In patients with diabetes mellitus taking oral hypoglycemic agents or insulin, blood glucose concentrations should be carefully monitored during the first few months of ACE inhibitor therapy.

Lactose

Perindopril-Teva tablets contain lactose. Therefore, patients with hereditary lactose intolerance, lactase deficiency or malabsorption syndrome should not take this drug.

Double blockade of the RAAS

Cases of hypotension, syncope, stroke, hyperkalemia and renal dysfunction (including acute renal failure) have been reported in susceptible patients, especially when used concomitantly with drugs that affect this system. Therefore, double blockade of the RAAS by combining an ACE inhibitor with an ARA II or aliskiren is not recommended.

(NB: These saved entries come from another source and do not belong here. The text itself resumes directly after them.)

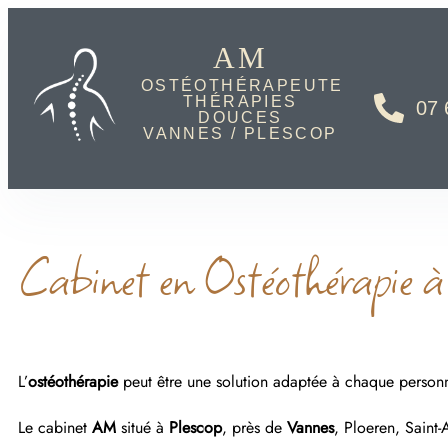
AM
OSTÉOTHÉRAPEUTE
THÉRAPIES
07 
DOUCES
VANNES / PLESCOP
Cabinet en Ostéothérapie 
L’
ostéothérapie
peut être une solution adaptée à chaque personn
Le cabinet
AM
situé à
Plescop
, près de
Vannes
, Ploeren, Saint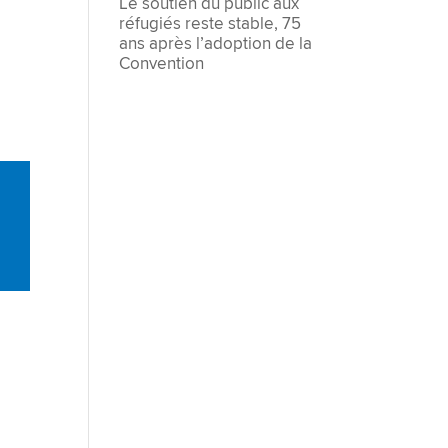
Le soutien du public aux
réfugiés reste stable, 75
ans après l’adoption de la
Convention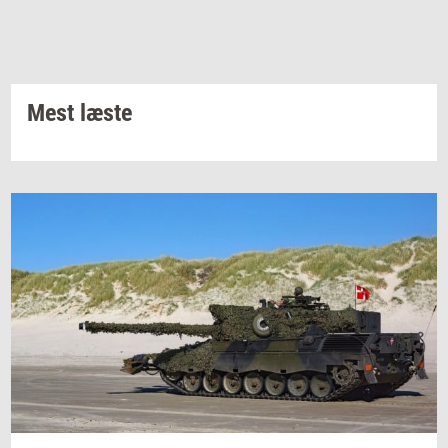
Mest læste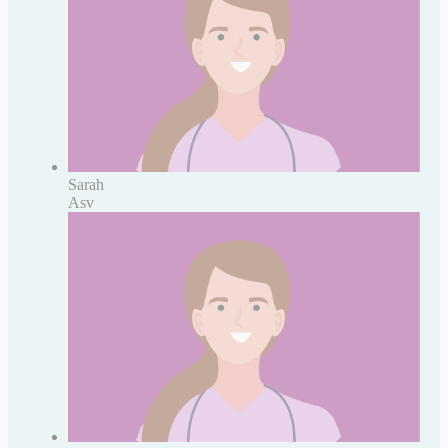
Sarah
Asv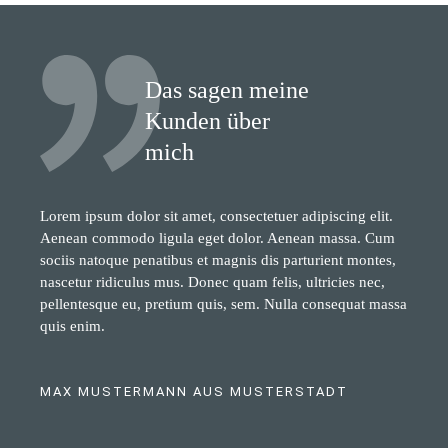
Das sagen meine
Kunden über
mich
Lorem ipsum dolor sit amet, consectetuer adipiscing elit.
Aenean commodo ligula eget dolor. Aenean massa. Cum
sociis natoque penatibus et magnis dis parturient montes,
nascetur ridiculus mus. Donec quam felis, ultricies nec,
pellentesque eu, pretium quis, sem. Nulla consequat massa
quis enim.
MAX MUSTERMANN AUS MUSTERSTADT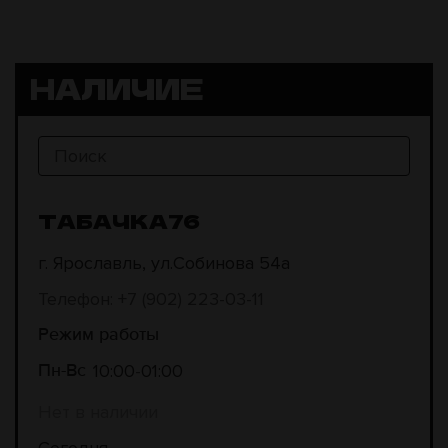
НАЛИЧИЕ
ТАБАЧКА76
г. Ярославль, ул.Собинова 54а
Телефон: +7 (902) 223-03-11
Режим работы
10:00
01:00
Пн-Вс
Нет в наличии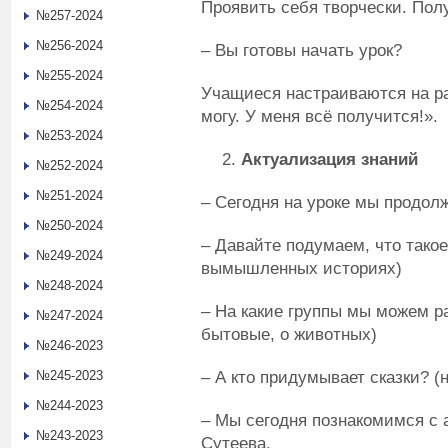
Проявить себя творчески. Пол
№257-2024
№256-2024
– Вы готовы начать урок?
№255-2024
Учащиеся настраиваются на ра
№254-2024
могу. У меня всё получится!».
№253-2024
Актуализация знаний
№252-2024
№251-2024
– Сегодня на уроке мы продол
№250-2024
– Давайте подумаем, что такое
№249-2024
вымышленных историях)
№248-2024
– На какие группы мы можем р
№247-2024
бытовые, о животных)
№246-2023
– А кто придумывает сказки? (
№245-2023
№244-2023
– Мы сегодня познакомимся с 
№243-2023
Сутеева.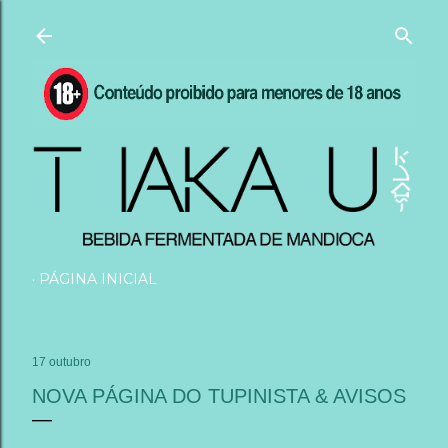
Pular para o conteúdo principal
PÁGINA INICIAL
17 outubro
NOVA PÁGINA DO TUPINISTA & AVISOS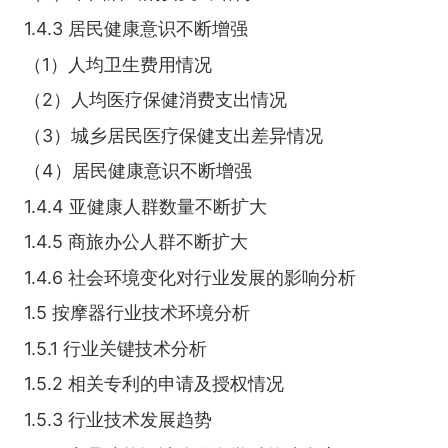
1.4.3 居民健康意识不断增强
（1）人均卫生费用情况
（2）人均医疗保健消费支出情况
（3）城乡居民医疗保健支出差异情况
（4）居民健康意识不断增强
1.4.4 亚健康人群数量不断扩大
1.4.5 商旅办公人群不断扩大
1.4.6 社会环境变化对行业发展的影响分析
1.5 按摩器行业技术环境分析
1.5.1 行业关键技术分析
1.5.2 相关专利的申请及授权情况
1.5.3 行业技术发展趋势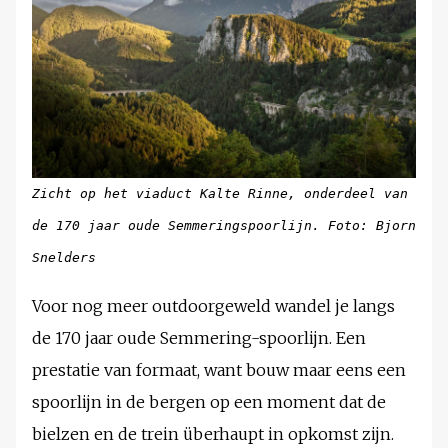
Zicht op het viaduct Kalte Rinne, onderdeel van
de 170 jaar oude Semmeringspoorlijn. Foto: Bjorn
Snelders
Voor nog meer outdoorgeweld wandel je langs
de 170 jaar oude Semmering-spoorlijn. Een
prestatie van formaat, want bouw maar eens een
spoorlijn in de bergen op een moment dat de
bielzen en de trein überhaupt in opkomst zijn.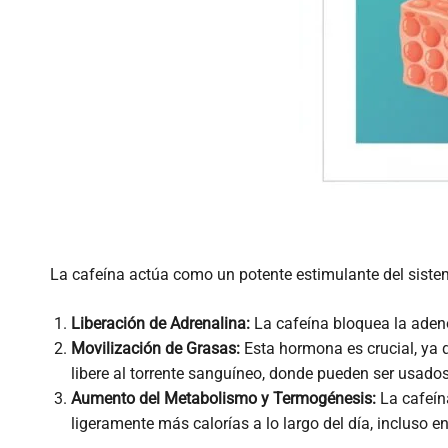
La cafeína actúa como un potente estimulante del siste
Liberación de Adrenalina:
La cafeína bloquea la aden
Movilización de Grasas:
Esta hormona es crucial, ya q
libere al torrente sanguíneo, donde pueden ser usad
Aumento del Metabolismo y Termogénesis:
La cafeín
ligeramente más calorías a lo largo del día, incluso e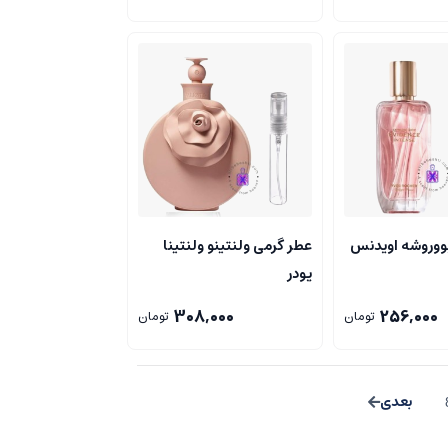
ووروشه اویدنس
عطر گرمی ولنتینو ولنتینا
پودر
308,000
256,000
تومان
تومان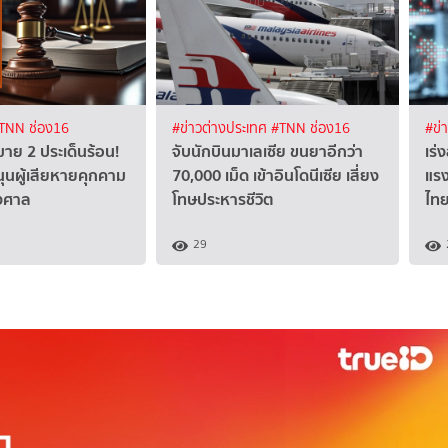
TNN ช่อง16
#ข่าวต่างประเทศ
#TNN ช่อง16
#ข่
าย 2 ประเด็นร้อน!
จับนักบินมาเลเซีย ขนยาอีกว่า
เร่
นุนผู้เสียหายคุกคาม
70,000 เม็ด เข้าอินโดนีเซีย เสี่ยง
แร
งศาล
โทษประหารชีวิต
ไทย
29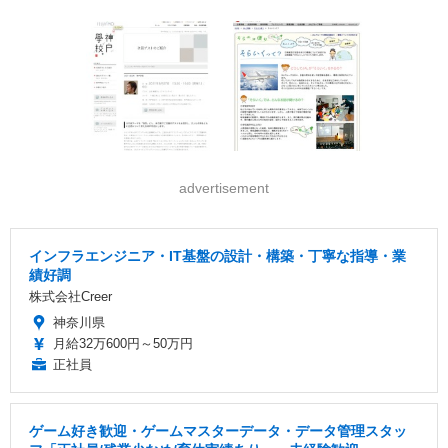
advertisement
インフラエンジニア・IT基盤の設計・構築・丁寧な指導・業
績好調
株式会社Creer
神奈川県
月給32万600円～50万円
正社員
ゲーム好き歓迎・ゲームマスターデータ・データ管理スタッ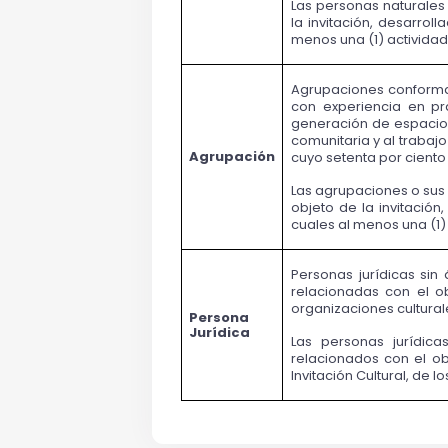
Las personas naturales
la invitación, desarroll
menos una (1) activida
Agrupaciones conformad
con experiencia en prá
generación de espacios
comunitaria y al trabaj
Agrupación
cuyo setenta por ciento
Las agrupaciones o sus 
objeto de la invitación,
cuales al menos una (1)
Personas jurídicas sin 
relacionadas con el o
organizaciones cultural
Persona 
Jurídica
Las personas jurídica
relacionados con el ob
Invitación Cultural, de 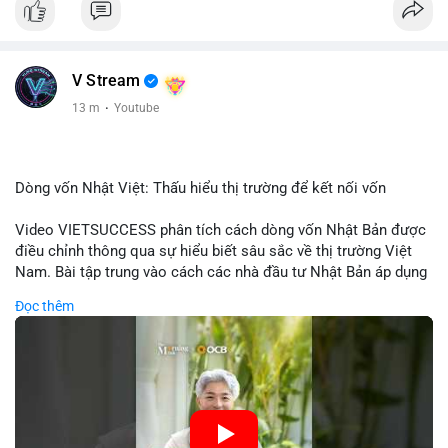
V Stream
13 m
·
Youtube
Dòng vốn Nhật Việt: Thấu hiểu thị trường để kết nối vốn
Video VIETSUCCESS phân tích cách dòng vốn Nhật Bản được
điều chỉnh thông qua sự hiểu biết sâu sắc về thị trường Việt
Nam. Bài tập trung vào cách các nhà đầu tư Nhật Bản áp dụng
chiến lược đầu tư phù hợp với điều kiện kinh tế địa phương, từ
Đọc thêm
đầu tư trực tiếp vào doanh nghiệp đến việc giao dịch tài chính.
Kết nối này không chỉ tạo cơ hội tăng trưởng cho Việt Nam mà
còn tạo ra động lực cho thị trường crypto địa phương khi các
nhà đầu tư đa quốc gia tìm kiếm cơ hội đa dạng. Các yếu tố
như chính sách tài chính Việt Nam, xu hướng đầu tư ESG, và
ổn định thị trường sẽ ảnh hưởng trực tiếp đến lưu lượng vốn
nhập khẩu từ Nhật Bản. Bài cũng nhấn mạnh vai trò của thông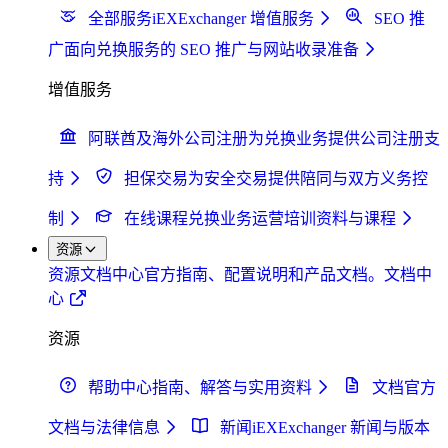
全部服务
iEXExchanger 增值服务
SEO 推
广
面向兑换服务的 SEO 推广与网站收录准备
增值服务
阿联酋及海外公司注册
为兑换业务提供公司注册支
持
担保交易
为安全交易提供陪同与双方义务控
制
在线课程
兑换业务运营培训资料与课程
资源
资源
文档中心
官方指南、配置说明和产品文档。
文档中
心
资源
帮助中心
指南、解答与实用资料
文档
官方
文档与法律信息
新闻
iEXExchanger 新闻与版本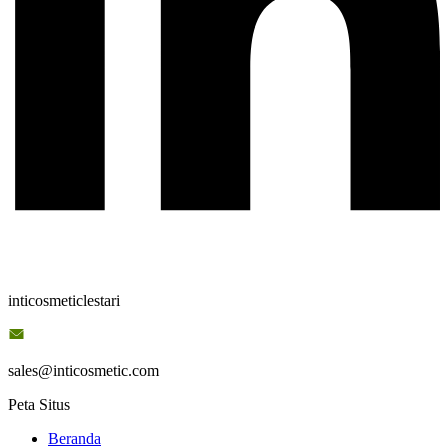
inticosmeticlestari
sales@inticosmetic.com
Peta Situs
Beranda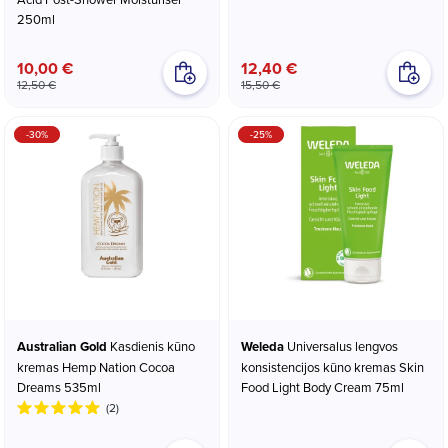
250ml
10,00 €
12,40 €
12,50 €
15,50 €
-30%
-25%
Australian Gold
Kasdienis kūno
Weleda
Universalus lengvos
kremas Hemp Nation Cocoa
konsistencijos kūno kremas Skin
Dreams 535ml
Food Light Body Cream 75ml
(2)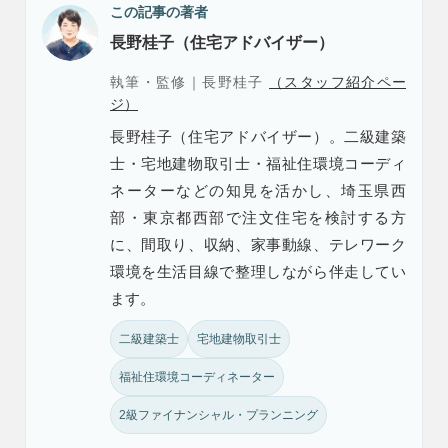
この記事の著者
長野桂子（住宅アドバイザー）
執筆・監修｜長野桂子
（スタッフ紹介ペー
ジ）
長野桂子（住宅アドバイザー）。二級建築
士・宅地建物取引士・福祉住環境コーディ
ネーターなどの知見を活かし、埼玉県西
部・東京都西部で注文住宅を検討する方
に、間取り、収納、家事動線、テレワーク
環境を生活目線で整理しながら伴走してい
ます。
二級建築士
宅地建物取引士
福祉住環境コーディネーター
2級ファイナンシャル・プランニング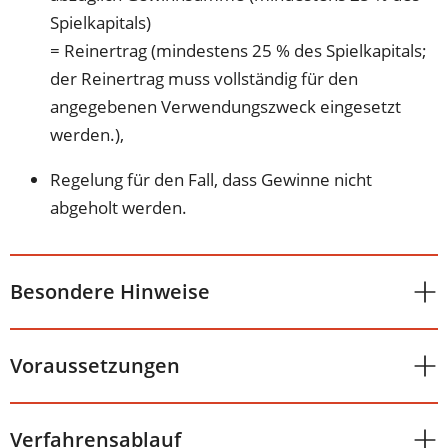
Spielkapitals)
= Reinertrag (mindestens 25 % des Spielkapitals;
der Reinertrag muss vollständig für den
angegebenen Verwendungszweck eingesetzt
werden.),
Regelung für den Fall, dass Gewinne nicht
abgeholt werden.
Besondere Hinweise
Voraussetzungen
Verfahrensablauf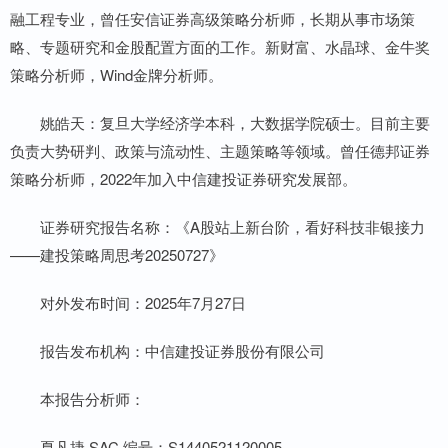
融工程专业，曾任安信证券高级策略分析师，长期从事市场策
略、专题研究和金股配置方面的工作。新财富、水晶球、金牛奖
策略分析师，Wind金牌分析师。
姚皓天：复旦大学经济学本科，大数据学院硕士。目前主要
负责大势研判、政策与流动性、主题策略等领域。曾任德邦证券
策略分析师，2022年加入中信建投证券研究发展部。
证券研究报告名称：《A股站上新台阶，看好科技非银接力
——建投策略周思考20250727》
对外发布时间：2025年7月27日
报告发布机构：中信建投证券股份有限公司
本报告分析师：
夏凡捷 SAC 编号：S1440521120005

The simultaneous use of ACE inhibitors with drugs containing aliskiren is contraindicated in patients with diabetes mellitus and/or with moderate or severe renal impairment (GFR less than 60 ml/min/1.73 m2 body surface area) and is not recommended in other patients.

Mitral stenosis/aortic stenosis/hypertrophic obstructive cardiomyopathy

Perindopril, like other ACE inhibitors, should be administered with caution to patients with left ventricular outflow tract obstruction (aortic stenosis, hypertrophic obstructive cardiomyopathy), as well as to patients with mitral stenosis.

Concomitant use of ACE inhibitors with ARB II is contraindicated in patients with diabetic nephropathy and is not recommended in other patients.